AVRT: Audio-Visual Reasoning Transfer through Single-Modality Teachers

arXiv cs.CV / 4/21/2026

📰 NewsIdeas & Deep AnalysisModels & Research

Key Points

  • The paper introduces AVRT, a framework for transferring text reasoning capabilities to multimodal audio-visual reasoning by addressing the scarcity of high-quality multimodal reasoning data.
  • AVRT generates separate audio and vision reasoning traces using single-modality teacher models, then merges them with an LLM “merger” to form high-quality multimodal reasoning traces.
  • It adapts target models to audio-visual reasoning using a two-stage training pipeline: an SFT “cold start” on the generated traces followed by reinforcement learning on larger-scale data.
  • Experiments on seven audio-visual/audio benchmarks show that AVRT-trained 3B and 7B models reach state-of-the-art performance among similarly sized models, and improvements also transfer to related single-modality reasoning tasks.
  • The authors position AVRT as a new training pipeline for multimodal reasoning models, potentially enabling better reasoning over combined sensory inputs like audio and video.

Abstract

Recent advances in reasoning models have shown remarkable progress in text-based domains, but transferring those capabilities to multimodal settings, e.g., to allow reasoning over audio-visual data, still remains a challenge, in part because of the limited availability of high-quality reasoning data in targeted multimodal combinations.
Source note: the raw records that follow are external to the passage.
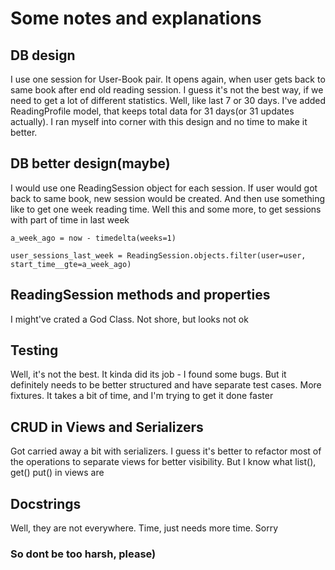 # Some notes and explanations

## DB design
I use one session for User-Book pair. It opens again, when user gets back to same book after end old reading session.
I guess it's not the best way, if we need to get a lot of different statistics. Well, like last 7 or 30 days.
I've added ReadingProfile model, that keeps total data for 31 days(or 31 updates actually). I ran myself into corner
with this design and no time to make it better.

## DB better design(maybe)
I would use one ReadingSession object for each session. If user would got back to same book, new session would be created.
And then use something like to get one week reading time. Well this and some more, to get sessions with part of time in last week 

`a_week_ago = now - timedelta(weeks=1)`

`user_sessions_last_week = ReadingSession.objects.filter(user=user, start_time__gte=a_week_ago)`

## ReadingSession methods and properties
I might've crated a God Class. Not shore, but looks not ok

## Testing
Well, it's not the best. It kinda did its job - I found some bugs. But it definitely needs to be better structured
and have separate test cases. More fixtures. It takes a bit of time, and I'm trying to get it done faster

## CRUD in Views and Serializers
Got carried away a bit with serializers. I guess it's better to refactor most of the operations to separate views
for better visibility. But I know what list(), get() put() in views are

## Docstrings
Well, they are not everywhere. Time, just needs more time. Sorry

### So dont be too harsh, please)
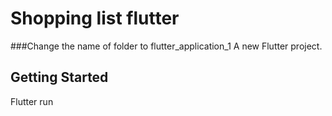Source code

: # Shopping list flutter

###Change the name of folder to flutter_application_1
A new Flutter project.

## Getting Started
Flutter run
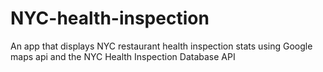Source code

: # NYC-health-inspection
An app that displays NYC restaurant health inspection stats using Google maps api and the NYC Health Inspection Database API

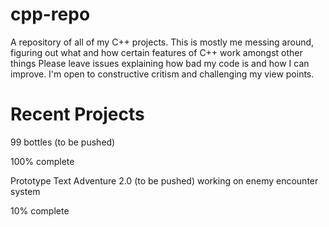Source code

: # cpp-repo
A repository of all of my C++ projects. This is mostly me messing around, figuring out what and how certain features of C++ work amongst other things
Please leave issues explaining how bad my code is and how I can improve. I'm open to constructive critism and challenging my view points.

# Recent Projects
99 bottles (to be pushed)

100% complete 

Prototype Text Adventure 2.0 (to be pushed)
working on enemy encounter system

10% complete
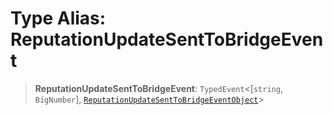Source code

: # Type Alias: ReputationUpdateSentToBridgeEvent

> **ReputationUpdateSentToBridgeEvent**: `TypedEvent`\<\[`string`, `BigNumber`\], [`ReputationUpdateSentToBridgeEventObject`](../interfaces/ReputationUpdateSentToBridgeEventObject.md)\>
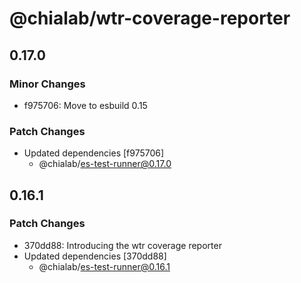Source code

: # @chialab/wtr-coverage-reporter

## 0.17.0

### Minor Changes

- f975706: Move to esbuild 0.15

### Patch Changes

- Updated dependencies [f975706]
  - @chialab/es-test-runner@0.17.0

## 0.16.1

### Patch Changes

- 370dd88: Introducing the wtr coverage reporter
- Updated dependencies [370dd88]
  - @chialab/es-test-runner@0.16.1
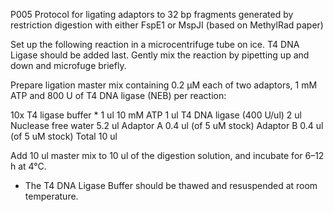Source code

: P005 Protocol for ligating adaptors to 32 bp fragments generated by restriction digestion with either FspE1 or MspJI
(based on MethylRad paper)

Set up the following reaction in a microcentrifuge tube on ice. T4 DNA Ligase should be added last. Gently mix the reaction by pipetting up and down and microfuge briefly.

Prepare ligation master mix containing 0.2 µM each of two adaptors, 1 mM ATP and 800 U of T4 DNA ligase (NEB) per reaction:

10x T4 ligase buffer *    1 ul
10 mM ATP                 1 ul
T4 DNA ligase (400 U/ul)  2 ul
Nuclease free water       5.2 ul
Adaptor A                 0.4 ul (of 5 uM stock)
Adaptor B                 0.4 ul (of 5 uM stock)
Total                     10 ul

Add 10 ul master mix to 10 ul of the digestion solution, and incubate for 6–12 h at 4°C.

* The T4 DNA Ligase Buffer should be thawed and resuspended at room temperature.
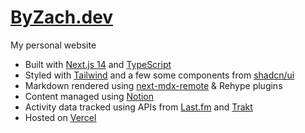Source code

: # [ByZach.dev](https://byzach.dev)

My personal website

- Built with [Next.js 14](https://nextjs.org) and [TypeScript](https://www.typescriptlang.org)
- Styled with [Tailwind](https://tailwindcss.com) and a few some components from [shadcn/ui](https://ui.shadcn.com/)
- Markdown rendered using [next-mdx-remote](https://github.com/hashicorp/next-mdx-remote) & Rehype plugins
- Content managed using [Notion](https://notion.so/)
- Activity data tracked using APIs from [Last.fm](https://www.last.fm/api) and [Trakt](https://trakt.docs.apiary.io/)
- Hosted on [Vercel](https://vercel.com/)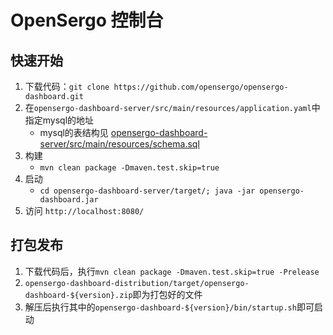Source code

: # OpenSergo 控制台

## 快速开始

1. 下载代码：`git clone https://github.com/opensergo/opensergo-dashboard.git`
2. 在`opensergo-dashboard-server/src/main/resources/application.yaml`中指定mysql的地址
    * mysql的表结构见 [opensergo-dashboard-server/src/main/resources/schema.sql](./opensergo-dashboard-server/src/main/resources/schema.sql)
3. 构建
    * `mvn clean package -Dmaven.test.skip=true`
4. 启动
    * `cd opensergo-dashboard-server/target/; java -jar opensergo-dashboard.jar`
5. 访问 `http://localhost:8080/`

## 打包发布

1. 下载代码后，执行`mvn clean package -Dmaven.test.skip=true -Prelease`
2. `opensergo-dashboard-distribution/target/opensergo-dashboard-${version}.zip`即为打包好的文件
3. 解压后执行其中的`opensergo-dashboard-${version}/bin/startup.sh`即可启动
To address this problem, we introduce AVRT, a novel framework that generates high-quality audio-visual reasoning traces from single-modality teacher models. We generate independent vision- and audio-reasoning traces via models specialized to reason over their respective modalities and merge the resulting traces with an LLM merger model. The resulting multimodal traces are used in a supervised fine-tuning (SFT) cold start to adapt the target model to audio-visual reasoning traces first, before training it in a second reinforcement learning stage on larger-scale data. Evaluated on seven audio-visual and audio benchmarks, our 3B and 7B parameter models achieve state-of-the-art results among models of comparable size including OmniBench and DailyOmni for audio-visual and MMAR for audio-only reasoning, showing that cross-modal training also transfers to single-modality tasks and establishing a new training pipeline for multimodal reasoning models.